### WRITTEN TASK
The lines from the one containing "Патриотическое занятие для" to the end of the entries, both included, are what you need to transcribe exactly, without pictures and without anything else.
START EXCERPTED RECORDS
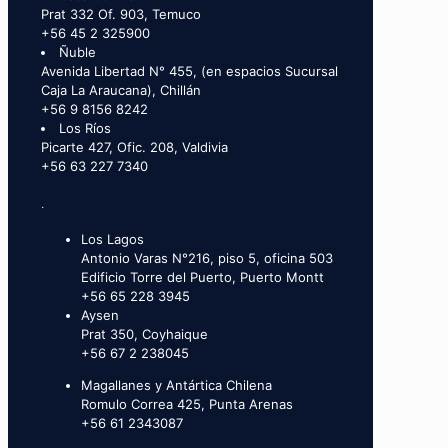
Prat 332 Of. 903, Temuco
+56 45 2 325900
Ñuble
Avenida Libertad N° 455, (en espacios Sucursal
Caja La Araucana), Chillán
+56 9 8156 8242
Los Ríos
Picarte 427, Ofic. 208, Valdivia
+56 63 227 7340
.
Los Lagos
Antonio Varas N°216, piso 5, oficina 503
Edificio Torre del Puerto, Puerto Montt
+56 65 228 3945
Aysen
Prat 350, Coyhaique
+56 67 2 238045
Magallanes y Antártica Chilena
Romulo Correa 425, Punta Arenas
+56 61 2343087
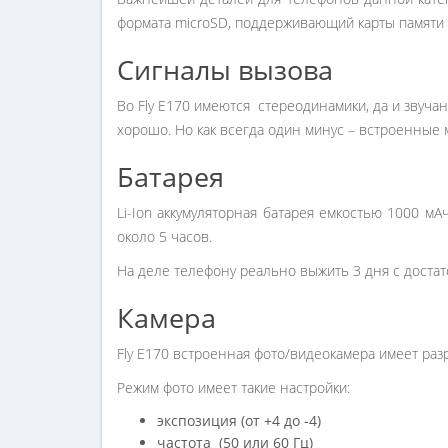
формата microSD, поддерживающий карты памяти 
Сигналы вызова
Во Fly E170 имеются стереодинамики, да и звуча
хорошо. Но как всегда один минус – встроенные 
Батарея
Li-Ion аккумуляторная батарея емкостью 1000 мА
около 5 часов.
На деле телефону реально выжить 3 дня с доста
Камера
Fly E170 встроенная фото/видеокамера имеет раз
Режим фото имеет такие настройки:
экспозиция (от +4 до -4)
частота (50 или 60 Гц)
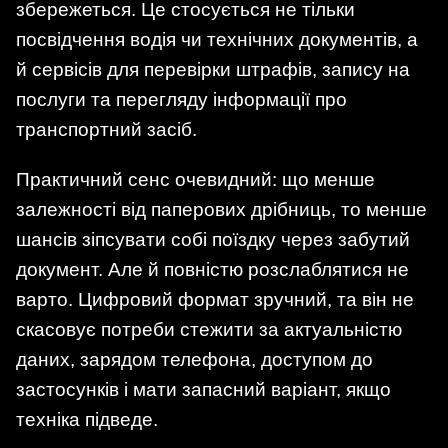
збережеться. Це стосується не тільки
посвідчення водія чи технічних документів, а
й сервісів для перевірки штрафів, запису на
послуги та перегляду інформації про
транспортний засіб.
Практичний сенс очевидний: що менше
залежності від паперових дрібниць, то менше
шансів зіпсувати собі поїздку через забутий
документ. Але й повністю розслаблятися не
варто. Цифровий формат зручний, та він не
скасовує потреби стежити за актуальністю
даних, зарядом телефона, доступом до
застосунків і мати запасний варіант, якщо
техніка підведе.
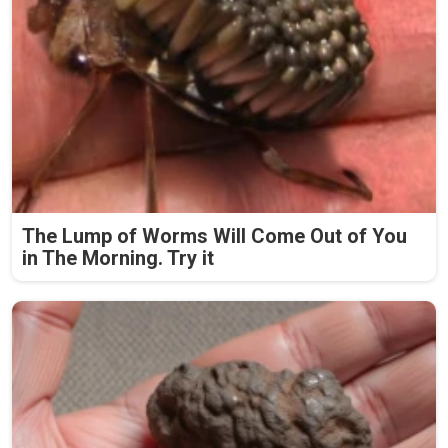
The Lump of Worms Will Come Out of You
in The Morning. Try it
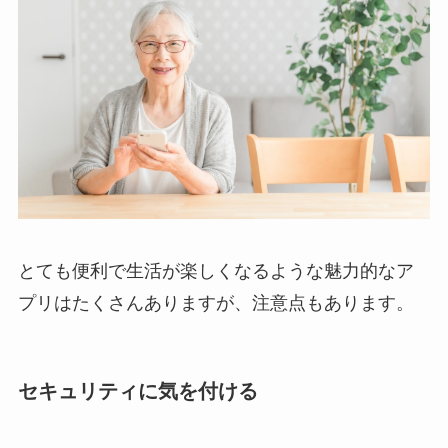
とても便利で生活が楽しくなるような魅力的なア
プリはたくさんありますが、注意点もあります。
セキュリティに気を付ける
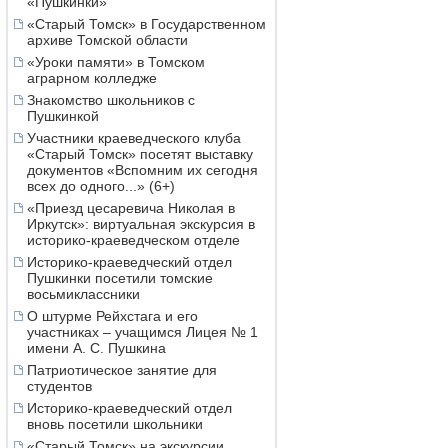
«Пушкинки»
«Старый Томск» в Государственном
архиве Томской области
«Уроки памяти» в Томском
аграрном колледже
Знакомство школьников с
Пушкинкой
Участники краеведческого клуба
«Старый Томск» посетят выставку
документов «Вспомним их сегодня
всех до одного...» (6+)
«Приезд цесаревича Николая в
Иркутск»: виртуальная экскурсия в
историко-краеведческом отделе
Историко-краеведческий отдел
Пушкинки посетили томские
восьмиклассники
О штурме Рейхстага и его
участниках – учащимся Лицея № 1
имени А. С. Пушкина
Патриотическое занятие для
студентов
Историко-краеведческий отдел
вновь посетили школьники
«Старый Томск» на экскурсии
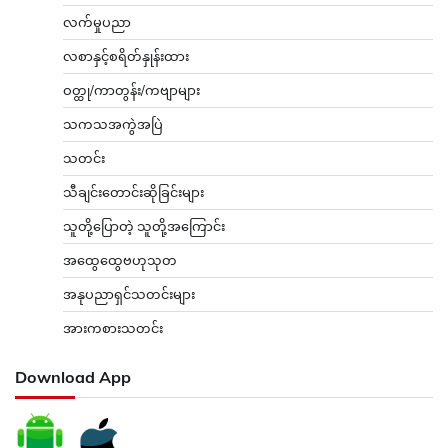
လက်မှုပညာ
လစာနှင့်စရိတ်နှုန်းထား
ဝတ္ထု/ကာတွန်း/ကဗျာများ
သကသအကွဲအပြဲ
သတင်း
သီချင်းတောင်းဆိုခြင်းများ
သူတို့ပြောတဲ့ သူတို့အကြောင်း
အထွေထွေဗဟုသုတ
အနုပညာရှင်သတင်းများ
အားကစားသတင်း
Download App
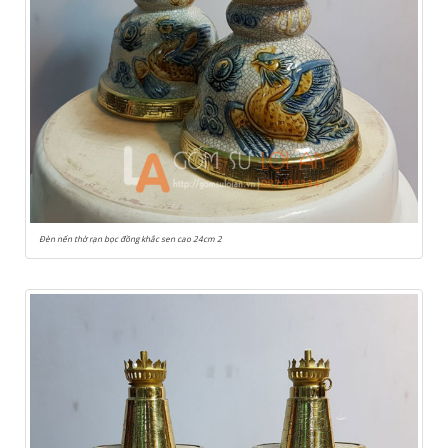
Đèn nến thờ rạn bọc đồng khắc sen cao 24cm 2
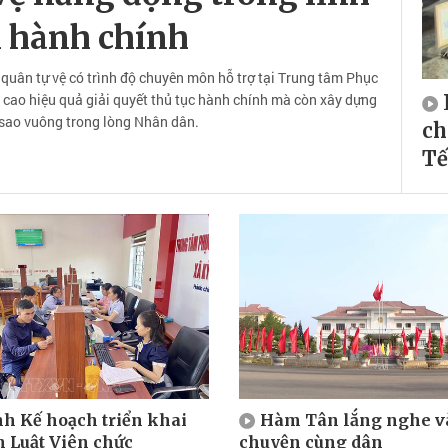
h hành chính
quân tự vệ có trình độ chuyên môn hỗ trợ tại Trung tâm Phục
cao hiệu quả giải quyết thủ tục hành chính mà còn xây dựng
 sao vuông trong lòng Nhân dân.
ch
Tế
h Kế hoạch triển khai
Hàm Tân lắng nghe v
h Luật Viên chức
chuyện cùng dân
END EXCERPTED RECORDS
### ANSWER SPACE
Патриотическое занятие для
студентов
Историко-краеведческий отдел
вновь посетили школьники
«Старый Томск» на экскурсии
လက်မှုပညာ
လစာနှင့်စရိတ်နှုန်းထား
ဝတ္ထု/ကာတွန်း/ကဗျာများ
သကသအကွဲအပြဲ
သတင်း
သီချင်းတောင်းဆိုခြင်းများ
သူတို့ပြောတဲ့ သူတို့အကြောင်း
အထွေထွေဗဟုသုတ
အနုပညာရှင်သတင်းများ
အားကစားသတင်း
Download App
Đèn nến thờ rạn bọc đồng khắc sen cao 24cm 2
h hành chính
quân tự vệ có trình độ chuyên môn hỗ trợ tại Trung tâm Phục
cao hiệu quả giải quyết thủ tục hành chính mà còn xây dựng
 sao vuông trong lòng Nhân dân.
ch
Tế
h Kế hoạch triển khai
Hàm Tân lắng nghe v
h Luật Viên chức
chuyện cùng dân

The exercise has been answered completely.